About this task
Below this line is a set of entries; quote exactly the lines from the line that contains "diciembre, de Protección de" to the line that contains "(Reglamento general de", both lines included.

Page-level text extractions
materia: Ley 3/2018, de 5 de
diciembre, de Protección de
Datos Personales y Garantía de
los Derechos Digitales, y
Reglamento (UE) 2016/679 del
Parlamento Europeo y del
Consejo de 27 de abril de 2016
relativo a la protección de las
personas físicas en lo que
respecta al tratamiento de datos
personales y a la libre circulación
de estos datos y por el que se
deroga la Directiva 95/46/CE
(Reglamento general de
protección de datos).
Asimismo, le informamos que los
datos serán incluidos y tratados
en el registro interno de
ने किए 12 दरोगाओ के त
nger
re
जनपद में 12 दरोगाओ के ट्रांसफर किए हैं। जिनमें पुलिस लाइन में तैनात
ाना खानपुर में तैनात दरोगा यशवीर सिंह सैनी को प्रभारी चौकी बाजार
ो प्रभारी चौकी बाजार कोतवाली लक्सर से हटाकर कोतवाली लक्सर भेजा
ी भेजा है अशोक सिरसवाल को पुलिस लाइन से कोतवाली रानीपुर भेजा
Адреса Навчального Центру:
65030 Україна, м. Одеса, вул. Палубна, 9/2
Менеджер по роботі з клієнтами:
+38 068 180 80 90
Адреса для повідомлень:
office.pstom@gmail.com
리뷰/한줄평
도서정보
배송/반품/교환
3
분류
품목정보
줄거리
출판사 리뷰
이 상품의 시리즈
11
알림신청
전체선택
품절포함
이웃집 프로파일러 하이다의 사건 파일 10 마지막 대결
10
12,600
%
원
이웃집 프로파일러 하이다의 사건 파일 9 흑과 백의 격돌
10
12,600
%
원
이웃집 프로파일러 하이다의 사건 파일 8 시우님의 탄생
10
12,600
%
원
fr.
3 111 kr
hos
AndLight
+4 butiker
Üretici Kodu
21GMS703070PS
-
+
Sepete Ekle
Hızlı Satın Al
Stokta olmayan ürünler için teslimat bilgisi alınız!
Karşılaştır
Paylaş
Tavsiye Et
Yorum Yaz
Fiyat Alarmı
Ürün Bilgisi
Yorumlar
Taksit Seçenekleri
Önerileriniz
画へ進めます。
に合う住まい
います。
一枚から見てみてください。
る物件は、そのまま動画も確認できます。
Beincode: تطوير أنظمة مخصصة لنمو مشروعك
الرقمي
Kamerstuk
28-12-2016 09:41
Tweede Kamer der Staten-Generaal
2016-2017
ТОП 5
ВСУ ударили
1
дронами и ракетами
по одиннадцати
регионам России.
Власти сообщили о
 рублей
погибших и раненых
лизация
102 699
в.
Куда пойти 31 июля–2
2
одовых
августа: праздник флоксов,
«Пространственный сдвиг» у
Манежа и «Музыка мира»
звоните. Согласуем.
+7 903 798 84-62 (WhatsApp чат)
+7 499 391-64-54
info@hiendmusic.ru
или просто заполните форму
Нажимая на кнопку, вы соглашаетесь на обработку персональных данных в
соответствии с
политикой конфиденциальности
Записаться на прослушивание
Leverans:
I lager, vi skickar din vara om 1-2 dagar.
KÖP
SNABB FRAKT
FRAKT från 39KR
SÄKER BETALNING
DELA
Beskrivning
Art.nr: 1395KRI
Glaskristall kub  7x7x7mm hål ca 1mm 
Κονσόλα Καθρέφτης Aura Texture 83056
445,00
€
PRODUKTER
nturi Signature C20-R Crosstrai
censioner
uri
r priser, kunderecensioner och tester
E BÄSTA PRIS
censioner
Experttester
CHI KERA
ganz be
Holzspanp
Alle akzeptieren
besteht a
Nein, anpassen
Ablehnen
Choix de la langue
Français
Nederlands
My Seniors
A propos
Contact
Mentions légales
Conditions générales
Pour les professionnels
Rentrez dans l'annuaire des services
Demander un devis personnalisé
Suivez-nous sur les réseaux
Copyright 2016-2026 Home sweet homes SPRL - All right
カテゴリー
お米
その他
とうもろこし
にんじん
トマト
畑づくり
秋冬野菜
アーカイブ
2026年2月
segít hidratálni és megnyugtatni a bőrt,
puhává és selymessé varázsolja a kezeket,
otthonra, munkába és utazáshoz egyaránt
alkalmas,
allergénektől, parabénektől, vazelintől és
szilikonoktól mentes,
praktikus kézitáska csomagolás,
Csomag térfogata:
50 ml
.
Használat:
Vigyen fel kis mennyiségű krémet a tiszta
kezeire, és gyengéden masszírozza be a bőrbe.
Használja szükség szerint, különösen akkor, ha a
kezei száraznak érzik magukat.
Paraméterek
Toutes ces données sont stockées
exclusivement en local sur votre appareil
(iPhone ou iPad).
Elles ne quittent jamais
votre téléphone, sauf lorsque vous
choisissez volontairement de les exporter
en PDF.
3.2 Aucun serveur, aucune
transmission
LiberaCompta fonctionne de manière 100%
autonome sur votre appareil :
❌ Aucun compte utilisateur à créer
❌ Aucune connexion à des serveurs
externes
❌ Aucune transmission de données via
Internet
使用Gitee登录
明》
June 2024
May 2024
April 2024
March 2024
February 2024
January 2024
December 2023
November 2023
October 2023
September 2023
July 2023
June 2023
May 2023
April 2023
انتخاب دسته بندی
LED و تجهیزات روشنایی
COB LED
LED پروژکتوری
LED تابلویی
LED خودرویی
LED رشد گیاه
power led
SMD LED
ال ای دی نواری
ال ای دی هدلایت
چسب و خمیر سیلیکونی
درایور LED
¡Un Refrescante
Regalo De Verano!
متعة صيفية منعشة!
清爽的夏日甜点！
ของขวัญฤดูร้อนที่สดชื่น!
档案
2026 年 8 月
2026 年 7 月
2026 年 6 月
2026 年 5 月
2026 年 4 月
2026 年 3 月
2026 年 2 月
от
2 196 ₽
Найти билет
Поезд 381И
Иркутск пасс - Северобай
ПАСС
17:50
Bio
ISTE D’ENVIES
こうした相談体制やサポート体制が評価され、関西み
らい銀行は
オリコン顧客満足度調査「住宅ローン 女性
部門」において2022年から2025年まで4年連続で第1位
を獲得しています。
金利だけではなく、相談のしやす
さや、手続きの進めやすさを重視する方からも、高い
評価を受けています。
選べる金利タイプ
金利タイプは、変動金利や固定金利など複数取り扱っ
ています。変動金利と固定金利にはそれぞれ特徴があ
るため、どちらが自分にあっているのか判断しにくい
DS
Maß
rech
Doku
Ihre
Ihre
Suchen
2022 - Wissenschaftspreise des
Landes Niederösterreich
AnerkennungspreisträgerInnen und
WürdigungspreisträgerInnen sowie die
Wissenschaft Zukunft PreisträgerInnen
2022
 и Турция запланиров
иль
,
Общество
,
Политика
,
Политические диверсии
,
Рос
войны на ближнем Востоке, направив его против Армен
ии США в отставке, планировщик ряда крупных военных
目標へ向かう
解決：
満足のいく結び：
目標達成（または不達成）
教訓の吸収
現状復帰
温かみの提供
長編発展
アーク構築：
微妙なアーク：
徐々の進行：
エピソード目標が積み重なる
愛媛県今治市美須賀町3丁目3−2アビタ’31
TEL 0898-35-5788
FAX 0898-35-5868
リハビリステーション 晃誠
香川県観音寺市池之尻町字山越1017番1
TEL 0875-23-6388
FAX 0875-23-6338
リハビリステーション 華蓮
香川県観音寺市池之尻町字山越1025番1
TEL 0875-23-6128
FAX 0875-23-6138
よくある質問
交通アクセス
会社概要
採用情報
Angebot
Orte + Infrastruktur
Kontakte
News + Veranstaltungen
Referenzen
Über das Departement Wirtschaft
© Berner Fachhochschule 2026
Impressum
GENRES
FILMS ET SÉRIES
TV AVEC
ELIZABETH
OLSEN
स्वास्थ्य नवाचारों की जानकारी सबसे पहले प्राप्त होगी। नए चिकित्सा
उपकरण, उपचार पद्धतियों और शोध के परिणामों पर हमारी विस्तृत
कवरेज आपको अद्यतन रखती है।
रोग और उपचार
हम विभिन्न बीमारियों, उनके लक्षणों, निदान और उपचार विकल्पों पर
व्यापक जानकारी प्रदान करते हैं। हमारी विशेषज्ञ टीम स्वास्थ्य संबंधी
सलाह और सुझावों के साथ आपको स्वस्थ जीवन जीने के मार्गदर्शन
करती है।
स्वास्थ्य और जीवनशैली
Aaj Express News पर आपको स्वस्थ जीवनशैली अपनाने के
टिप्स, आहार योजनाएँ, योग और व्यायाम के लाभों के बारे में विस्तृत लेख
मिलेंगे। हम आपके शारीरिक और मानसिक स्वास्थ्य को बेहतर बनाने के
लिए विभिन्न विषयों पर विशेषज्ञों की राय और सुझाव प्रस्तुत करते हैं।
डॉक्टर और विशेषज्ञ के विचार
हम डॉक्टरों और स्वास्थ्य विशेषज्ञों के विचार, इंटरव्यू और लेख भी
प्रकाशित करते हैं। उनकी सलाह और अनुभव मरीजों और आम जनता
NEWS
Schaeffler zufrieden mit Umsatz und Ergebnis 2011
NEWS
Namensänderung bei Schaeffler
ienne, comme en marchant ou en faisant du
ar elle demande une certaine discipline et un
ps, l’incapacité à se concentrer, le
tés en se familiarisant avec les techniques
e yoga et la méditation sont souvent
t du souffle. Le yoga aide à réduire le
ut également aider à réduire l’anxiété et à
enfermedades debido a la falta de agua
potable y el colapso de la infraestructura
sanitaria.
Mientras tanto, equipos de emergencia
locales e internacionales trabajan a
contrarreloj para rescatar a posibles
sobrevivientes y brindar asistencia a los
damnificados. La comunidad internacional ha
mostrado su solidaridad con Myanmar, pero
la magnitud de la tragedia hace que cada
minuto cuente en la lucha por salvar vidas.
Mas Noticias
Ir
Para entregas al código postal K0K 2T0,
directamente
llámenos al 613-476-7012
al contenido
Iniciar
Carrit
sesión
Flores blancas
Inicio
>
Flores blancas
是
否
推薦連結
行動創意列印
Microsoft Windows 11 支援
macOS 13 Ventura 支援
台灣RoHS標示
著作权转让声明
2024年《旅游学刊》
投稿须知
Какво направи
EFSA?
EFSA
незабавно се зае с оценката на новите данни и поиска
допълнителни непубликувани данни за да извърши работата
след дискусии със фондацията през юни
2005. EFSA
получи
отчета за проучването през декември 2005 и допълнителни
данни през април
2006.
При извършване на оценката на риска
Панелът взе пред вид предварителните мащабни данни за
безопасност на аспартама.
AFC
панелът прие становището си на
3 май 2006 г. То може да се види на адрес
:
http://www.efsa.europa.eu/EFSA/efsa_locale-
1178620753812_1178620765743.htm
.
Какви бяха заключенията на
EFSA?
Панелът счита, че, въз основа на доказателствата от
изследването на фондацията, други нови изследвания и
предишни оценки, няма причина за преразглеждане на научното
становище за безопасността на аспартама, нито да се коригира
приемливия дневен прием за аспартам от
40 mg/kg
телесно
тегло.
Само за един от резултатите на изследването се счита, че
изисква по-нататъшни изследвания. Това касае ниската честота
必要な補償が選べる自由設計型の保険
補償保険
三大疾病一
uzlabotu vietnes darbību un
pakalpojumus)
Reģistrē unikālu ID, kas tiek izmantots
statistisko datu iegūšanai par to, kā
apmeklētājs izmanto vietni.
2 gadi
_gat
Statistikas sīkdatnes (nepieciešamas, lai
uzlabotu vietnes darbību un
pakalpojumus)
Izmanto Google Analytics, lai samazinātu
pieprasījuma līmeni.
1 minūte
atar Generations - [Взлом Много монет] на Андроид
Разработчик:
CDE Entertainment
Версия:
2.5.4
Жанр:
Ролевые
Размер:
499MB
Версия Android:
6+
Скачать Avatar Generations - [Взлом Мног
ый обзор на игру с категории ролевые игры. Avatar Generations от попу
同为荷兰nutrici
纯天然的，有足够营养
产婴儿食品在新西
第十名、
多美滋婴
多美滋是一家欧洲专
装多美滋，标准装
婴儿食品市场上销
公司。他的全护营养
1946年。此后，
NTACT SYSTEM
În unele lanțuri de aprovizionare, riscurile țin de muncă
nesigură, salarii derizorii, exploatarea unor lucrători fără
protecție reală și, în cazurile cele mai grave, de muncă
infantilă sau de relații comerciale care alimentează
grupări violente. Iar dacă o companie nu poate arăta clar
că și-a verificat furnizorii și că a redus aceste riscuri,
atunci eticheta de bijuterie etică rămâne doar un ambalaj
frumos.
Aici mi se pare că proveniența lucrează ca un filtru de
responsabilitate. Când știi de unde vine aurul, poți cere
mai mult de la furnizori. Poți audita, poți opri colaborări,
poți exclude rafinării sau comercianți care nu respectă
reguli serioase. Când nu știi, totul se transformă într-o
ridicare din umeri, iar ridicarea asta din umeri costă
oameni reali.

Solution for this problem
diciembre, de Protección de
Datos Personales y Garantía de
los Derechos Digitales, y
Reglamento (UE) 2016/679 del
Parlamento Europeo y del
Consejo de 27 de abril de 2016
relativo a la protección de las
personas físicas en lo que
respecta al tratamiento de datos
personales y a la libre circulación
de estos datos y por el que se
deroga la Directiva 95/46/CE
(Reglamento general de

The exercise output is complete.